По-бычьи пригнув голову, Таргудай красными от злобы глазами оглядывал толпу. Взгляды людей были непримиримы, будто говорили: будет приказ, и мы первым убьем тебя. Он наткнулся на твердый взгляд старика Сарахая.
– А ты, старик, чего это вдруг так расхрабрился, – зло усмехнулся Таргудай. – Волю почуял, когда нет нойонов?
– Почему же это нет нойонов? Вот они стоят, – с достоинством отвечал тот, поведя рукой в сторону Тэмуджина с братьями. – И расхрабрился я не вдруг, а всю жизнь честно нес службу им своим оружием. Если будет приказ, то и сейчас не замедлю поднять его…
– Вон как вы тут научились разговаривать с нойонами, – расширив ноздри, Таргудай толкнул коня вперед. За ним поспешили нукеры.
– Говоришь, любой приказ готов выполнить? – он остановил коня прямо перед Сарахаем и, склонившись к нему, спрашивал: – И руку сможешь поднять на меня?
– Недостойно ведете вы себя, Таргудай-нойон, а мне, старому человеку, даже разговаривать с вами об этом неприлично, – Сарахай повернулся, показывая свое презрение, собираясь уходить.
– Что-о?.. А ну, стой! – Таргудай, искривив в злобе лицо, выхватил копье у своего нукера. – Стой, старая собака!
Сарахай, с отвращением сжимая губы, неторопливо уходил от него. Таргудай отпустил поводья и, догнав старика, ткнул его острием в спину.
– Стой, кому говорят!
Тот качнулся, но устоял на ногах. С острия копья в руках Таргудая капнула кровь. Толпа ахнула, возмущенно переглядываясь, зашевелилась, вновь поднимая оружие, готовясь к мести.
– Остановитесь! – строго сказал им Сарахай, будто ничего не случилось. – Не губите себя из-за этого…
Обернувшись, он спокойно оглядел побледневшее от бессильной злобы лицо Таргудая, на котором под безумными глазами мелко дергались темные веки и мясистые щеки.
– Уезжайте, Таргудай-нойон, пока не вывели людей из себя.
Тот, кусая нижние губы большими желтыми зубами, играя желваками скул, с силой отбросил копье в сторону и, на месте повернув коня, поскакал прочь на восток. За ним устремились нукеры.
Люди со всех сторон бросились к Сарахаю и, поддерживая его под руки, повели к юрте…
* * *
Тэмуджин подошел к приземистой, покрытой залатанным войлоком юрте, перешагнул порог и оказался в темном, тесноватом жилище. Сарахай лежал у стены на сложенном вдвое, слежавшемся куске войлока, покрытом сверху куском истертой козлиной шкуры. Увидев Тэмуджина, он попытался подняться, привстал, опираясь на локоть, но тут же, потемнев от боли, откинулся на спину.

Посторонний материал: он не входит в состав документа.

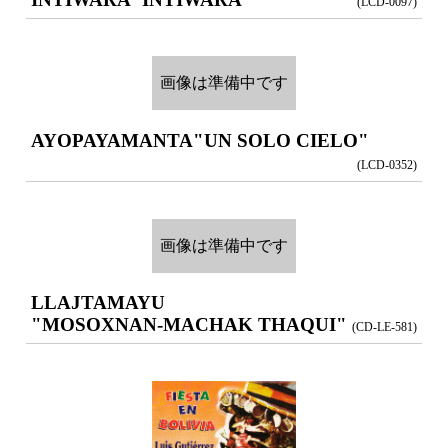
(LCD-0097)
画像は準備中です
AYOPAYAMANTA
"UN SOLO CIELO"
(LCD-0352)
画像は準備中です
LLAJTAMAYU
"MOSOXNAN-MACHAK THAQUI"
(CD-LE-581)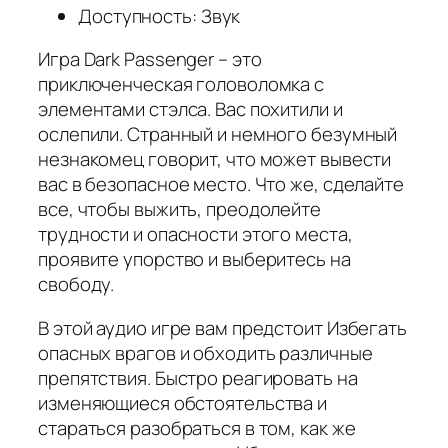
Доступность: Звук
Игра Dark Passenger – это
приключенческая головоломка с
элементами стэлса. Вас похитили и
ослепили. Странный и немного безумный
незнакомец говорит, что может вывести
вас в безопасное место. Что же, сделайте
все, чтобы выжить, преодолейте
трудности и опасности этого места,
проявите упорство и выберитесь на
свободу.
В этой аудио игре вам предстоит Избегать
опасных врагов и обходить различные
препятствия. Быстро реагировать на
изменяющиеся обстоятельства и
стараться разобраться в том, как же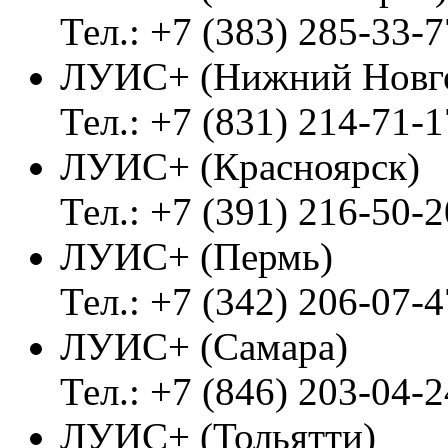
Тел.: +7 (383) 285-33-7
ЛУИС+ (Нижний Новг
Тел.: +7 (831) 214-71-1
ЛУИС+ (Красноярск)
Тел.: +7 (391) 216-50-2
ЛУИС+ (Пермь)
Тел.: +7 (342) 206-07-4
ЛУИС+ (Самара)
Тел.: +7 (846) 203-04-2
ЛУИС+ (Тольятти)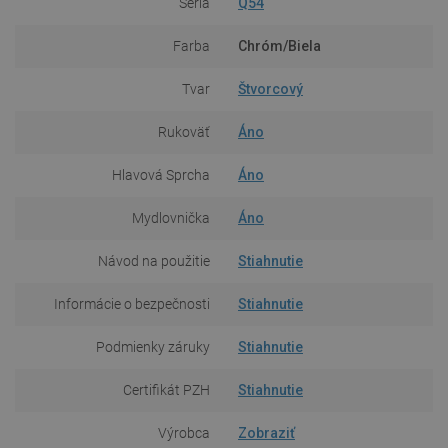
Séria
Q54
Farba
Chróm/Biela
Tvar
Štvorcový
Rukoväť
Áno
Hlavová Sprcha
Áno
Mydlovnička
Áno
Návod na použitie
Stiahnutie
Informácie o bezpečnosti
Stiahnutie
Podmienky záruky
Stiahnutie
Certifikát PZH
Stiahnutie
Výrobca
Zobraziť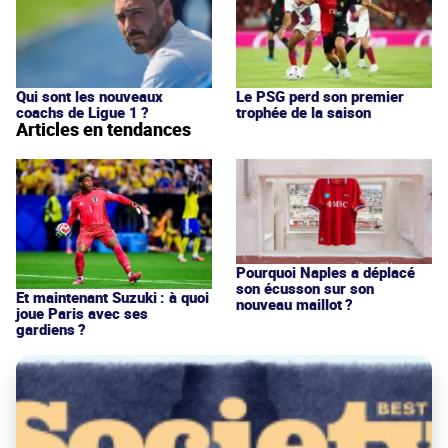
Qui sont les nouveaux
Le PSG perd son premier
coachs de Ligue 1 ?
trophée de la saison
Articles en tendances
Pourquoi Naples a déplacé
son écusson sur son
Et maintenant Suzuki : à quoi
nouveau maillot ?
joue Paris avec ses
gardiens ?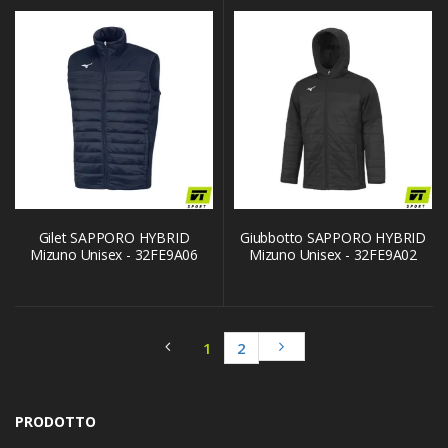
Gilet SAPPORO HYBRID
Giubbotto SAPPORO HYBRID
Mizuno Unisex - 32FE9A06
Mizuno Unisex - 32FE9A02
1
2
PRODOTTO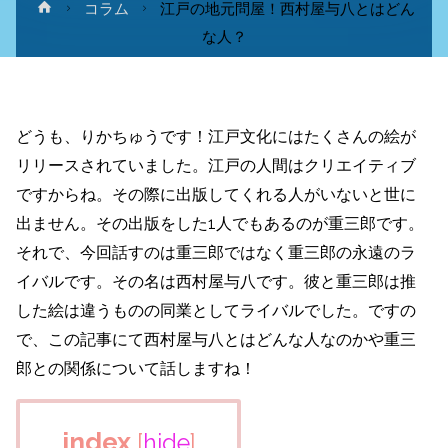
ホ
コラム
江戸の地元問屋！西村屋与八とはどん
ー
な人？
ム
どうも、りかちゅうです！江戸文化にはたくさんの絵が
リリースされていました。江戸の人間はクリエイティブ
ですからね。その際に出版してくれる人がいないと世に
出ません。その出版をした1人でもあるのが重三郎です。
それで、今回話すのは重三郎ではなく重三郎の永遠のラ
イバルです。その名は西村屋与八です。彼と重三郎は推
した絵は違うものの同業としてライバルでした。ですの
で、この記事にて西村屋与八とはどんな人なのかや重三
郎との関係について話しますね！
index
[
hide
]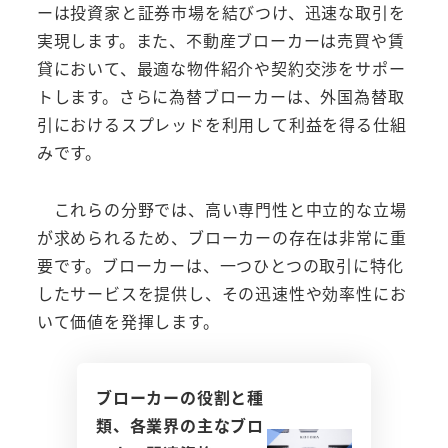
ーは投資家と証券市場を結びつけ、迅速な取引を
実現します。また、不動産ブローカーは売買や賃
貸において、最適な物件紹介や契約交渉をサポー
トします。さらに為替ブローカーは、外国為替取
引におけるスプレッドを利用して利益を得る仕組
みです。
これらの分野では、高い専門性と中立的な立場
が求められるため、ブローカーの存在は非常に重
要です。ブローカーは、一つひとつの取引に特化
したサービスを提供し、その迅速性や効率性にお
いて価値を発揮します。
ブローカーの役割と種
類、各業界の主なブロ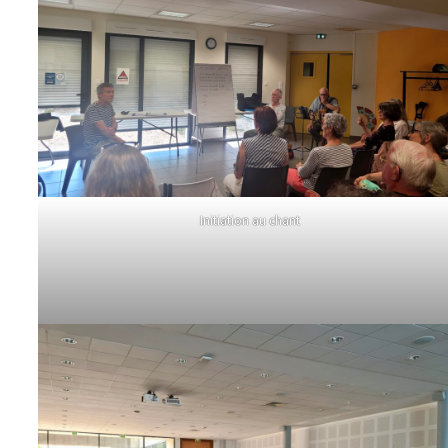
Initiation au chant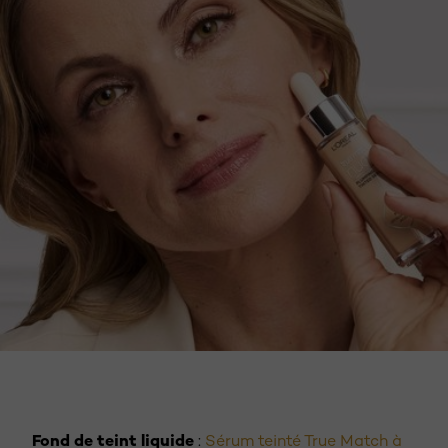
DÉCOUVREZ MAINTENANT
Fond de teint liquide
:
Sérum teinté True Match à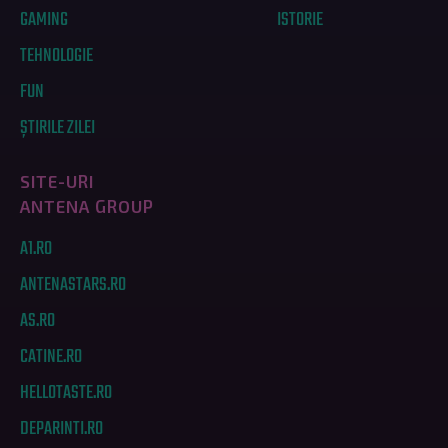
GAMING
ISTORIE
TEHNOLOGIE
FUN
ȘTIRILE ZILEI
SITE-URI
ANTENA GROUP
A1.RO
ANTENASTARS.RO
AS.RO
CATINE.RO
HELLOTASTE.RO
DEPARINTI.RO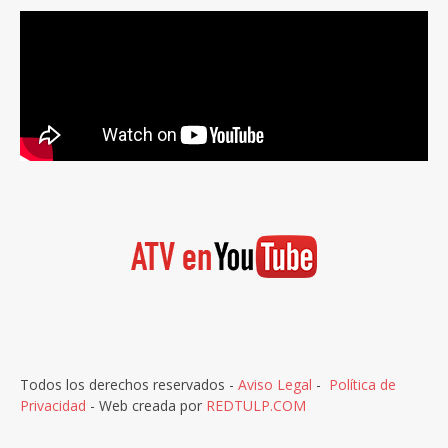
Todos los derechos reservados -
Aviso Legal
-
Política de
Privacidad
- Web creada por
REDTULP.COM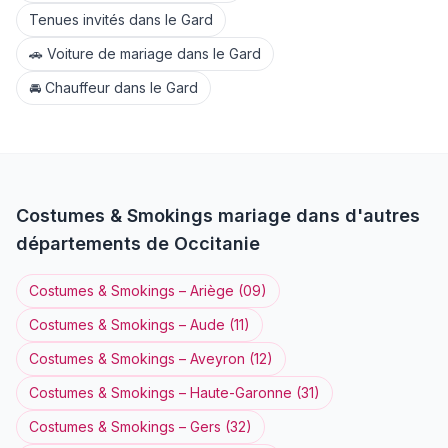
Tenues invités
dans le
Gard
🚗
Voiture de mariage
dans le
Gard
🚘
Chauffeur
dans le
Gard
Costumes & Smokings
mariage dans d'autres
départements de
Occitanie
Costumes & Smokings
–
Ariège
(
09
)
Costumes & Smokings
–
Aude
(
11
)
Costumes & Smokings
–
Aveyron
(
12
)
Costumes & Smokings
–
Haute-Garonne
(
31
)
Costumes & Smokings
–
Gers
(
32
)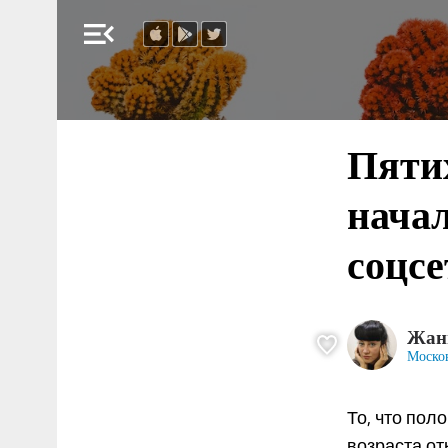
menu_open
Пятих
начал
соцсе
Жан
Моско
То, что пол
возраста от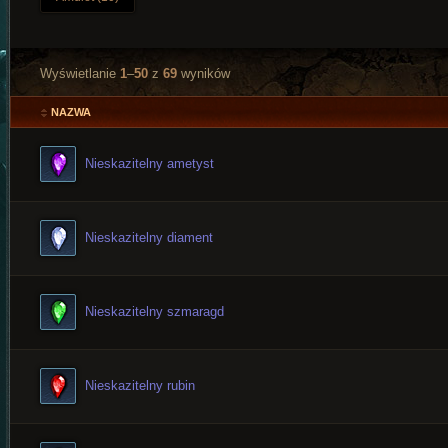
Wyświetlanie
1
–
50
z
69
wyników
NAZWA
Nieskazitelny ametyst
Nieskazitelny diament
Nieskazitelny szmaragd
Nieskazitelny rubin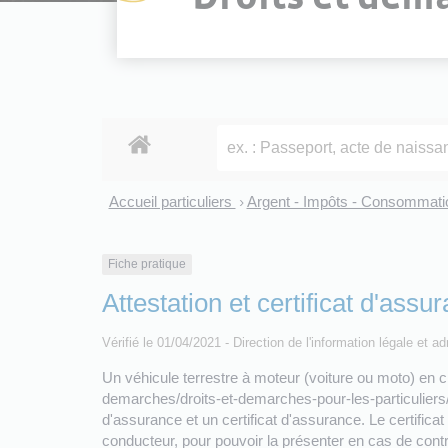
Accueil particuliers
Argent - Impôts - Consommat
>
Fiche pratique
Attestation et certificat d'assu
Vérifié le 01/04/2021 - Direction de l'information légale et a
Un véhicule terrestre à moteur (voiture ou moto) en cir
demarches/droits-et-demarches-pour-les-particuliers/?
d'assurance et un certificat d'assurance. Le certifica
conducteur, pour pouvoir la présenter en cas de con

– Впервые в жизни встречаю гостя, лежа в постели. Проходи, Тэмуджин-нойон, садись на хоймор… – слабым, срывающимся голосом произнес он и, с усилием повернув шею, повел глазами по юрте. – Эй, кто там есть, оживите огонь и примите гостя.
Тэмуджин прошел к очагу, но сел не на хоймор, а с краю стола, поближе к изголовью Сарахая. Старуха, сидевшая на женской половине, засуетилась, растерянно оглядываясь на мужа.
«Нечасто заходят к ним нойоны, – глядя на нее, подумал Тэмуджин. – А может быть, никогда не заходили и теперь она не знает, как меня принять».
Старуха налила в потрескавшуюся по краям деревянную чашу молока и, не решаясь подавать в руки, с поклоном поставила перед ним. Порывшись в ветхом мешочке, она достала два куска сушеной молочной пенки, положила в другую чашу и поставила рядом. Еще раз поклонилась и, смущенно потупив взгляд, отошла.